As we mark the 50th anniversary of the Six-Day War, Israel is still living with the legacy of those fateful days, when the future of the young Jewish State seemed to hang in the balance.

While many point to 1967 as the high-water mark of “liberal Israel,” after which public sentiment hardened, the reality is much more complex. We know this from detailed opinion surveys taken before, during, and after the war, a half a century ago by the Guttman Center for Public Opinion and Policy Research (today part of the Israel Democracy Institute).

In these groundbreaking polls, analysts measured the mood and policy preferences of the Israeli public. The results should give pause to the common thesis nowadays about the growing extremism of Israeli society.

One conclusion from the data is that the readiness of the Israeli public to make concessions for peace has grown over time.

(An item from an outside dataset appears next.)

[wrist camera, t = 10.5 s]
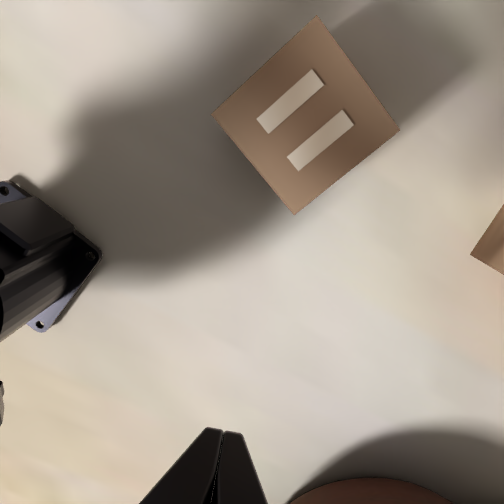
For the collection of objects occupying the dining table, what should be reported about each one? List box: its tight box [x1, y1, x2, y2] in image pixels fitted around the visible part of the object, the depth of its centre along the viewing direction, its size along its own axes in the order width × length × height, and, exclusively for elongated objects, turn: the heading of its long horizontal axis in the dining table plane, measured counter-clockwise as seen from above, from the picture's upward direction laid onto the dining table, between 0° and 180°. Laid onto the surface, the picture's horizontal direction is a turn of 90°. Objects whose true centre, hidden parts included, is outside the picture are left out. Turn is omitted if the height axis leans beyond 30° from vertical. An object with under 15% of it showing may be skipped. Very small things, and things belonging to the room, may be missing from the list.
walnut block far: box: [211, 15, 400, 215], centre depth 17 cm, size 5×5×5 cm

In June 1967, following the war, over 90% of Israelis supported holding on to Jerusalem’s recently captured Old City “at any cost,” and more than 80% said the same regarding the West Bank. Contrast this with today’s numbers, which consistently show that a majority of Israelis favor a two-state solution, including territorial concessions.

Notably, even in the immediate aftermath of the war, 60% to 70% of the public were in favor of “small concessions for the sake of peace.” And in the post-victory euphoria of 1967, only 2% of the public thought that reaching a peace agreement was “impossible.”

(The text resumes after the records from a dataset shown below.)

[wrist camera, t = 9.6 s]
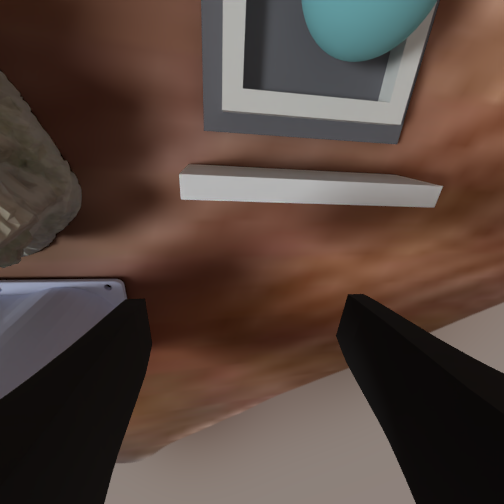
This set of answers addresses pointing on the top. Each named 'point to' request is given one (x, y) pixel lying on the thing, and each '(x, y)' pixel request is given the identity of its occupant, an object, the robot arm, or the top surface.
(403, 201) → the wall
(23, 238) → the jagged rock
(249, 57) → the mat
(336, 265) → the top surface
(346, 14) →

The question of exactly how Israel should reach such an agreement has remained more or less constant over the years. A full 82% of the public thought that peace had to come via bilateral talks, while less than 10% thought an agreement should be mediated by an external actor like the United Nations or a foreign power.

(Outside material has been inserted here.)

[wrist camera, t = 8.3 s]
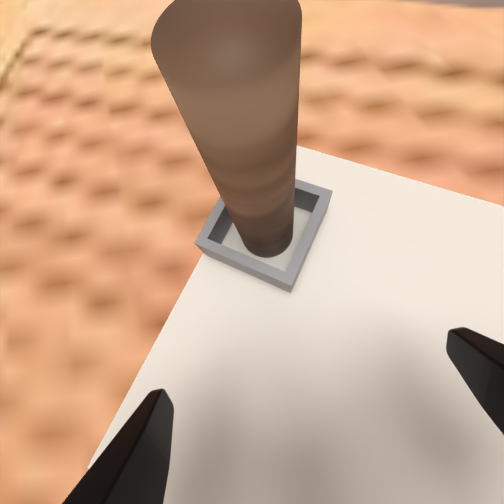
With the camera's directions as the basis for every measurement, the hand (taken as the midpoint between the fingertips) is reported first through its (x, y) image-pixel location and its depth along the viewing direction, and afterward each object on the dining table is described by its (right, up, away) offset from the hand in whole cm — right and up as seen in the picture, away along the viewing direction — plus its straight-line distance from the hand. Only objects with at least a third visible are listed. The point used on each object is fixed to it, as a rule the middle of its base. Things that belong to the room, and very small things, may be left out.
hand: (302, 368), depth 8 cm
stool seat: (+6, -3, +9) cm, 11 cm away
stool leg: (-1, +5, +10) cm, 11 cm away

Wariness about international bias and foreign intervention in the Israeli-Arab conflict, it seems, has persisted even half a century later. Israelis continue to believe that their fate should remain in their own hands.

At the same time, Israel’s internal social cohesion has held remarkably constant over the last five decades. In 1967, 84% of the public thought that relations between Ashkenazi and Sephardic Jews were good (although a majority did maintain that there was discrimination) — a surprising data point given the very real improvements in social mobility and equality in the intervening decades.

Even more surprising, a majority of Jewish Israelis were amenable to being “friends with Arabs,” with 32% answering positively and approximately 20% stating that it “depends on the circumstances.” Within weeks of the end of hostilities, only a minority of Israelis flatly stated that they would not be willing to be friends with Arabs.

Another constant between then and now is the overwhelmingly positive attitude toward the United States. One reflection of this was the fact that fully 93% of those surveyed in 1967 felt confident that the U.S. “would help Israel” in the future.

Respondents were somewhat conflicted about the role of Diaspora Jewry, however. A full 94% of respondents in 1967 stated that Jews living abroad “must support” the State of Israel; but only 43% agreed with the idea that Diaspora Jews could “express an opinion about Israel’s internal affairs.” While the numbers may have softened, the tension between the expectation of Diaspora support on the one hand, and relative unwillingness to provide a role for Diaspora Jewry in Israeli affairs on the other, continues to this day.

Surprisingly, the biggest shift in public attitudes between now and then has to do less with the prospects for peace, and more to do with the institutions that govern public life. The Israeli public in 1967 expressed full confidence in their leadership. An overwhelming 89% felt that “the government was coping well with the problems presented by the current situation.” Trust in the media stood at an eye-watering 90%. Today, trust in those same institutions has plummeted to historic lows. According to IDI’s most recent polling data, only 27% of the public trusts the government (and 14% trust the political parties), while trust in the media has dropped to 24%. These and other measures indicate that Israelis have lost confidence in their leadership, in their public institutions, and in their governing system.

Fifty years on, Israel is still grappling with the legacy of the Six-Day War and the unresolved Palestinian question. Israeli society by and large has maintained both its cohesiveness and a pragmatic willingness to compromise under the right circumstances. But the institutions that govern Israeli life have experienced a severe erosion of trust. We must make the effort to reform the government and restore the public’s faith in its democratic system our top priority in the coming years.

Yohanan Plesner is president of the Israel Democracy Institute.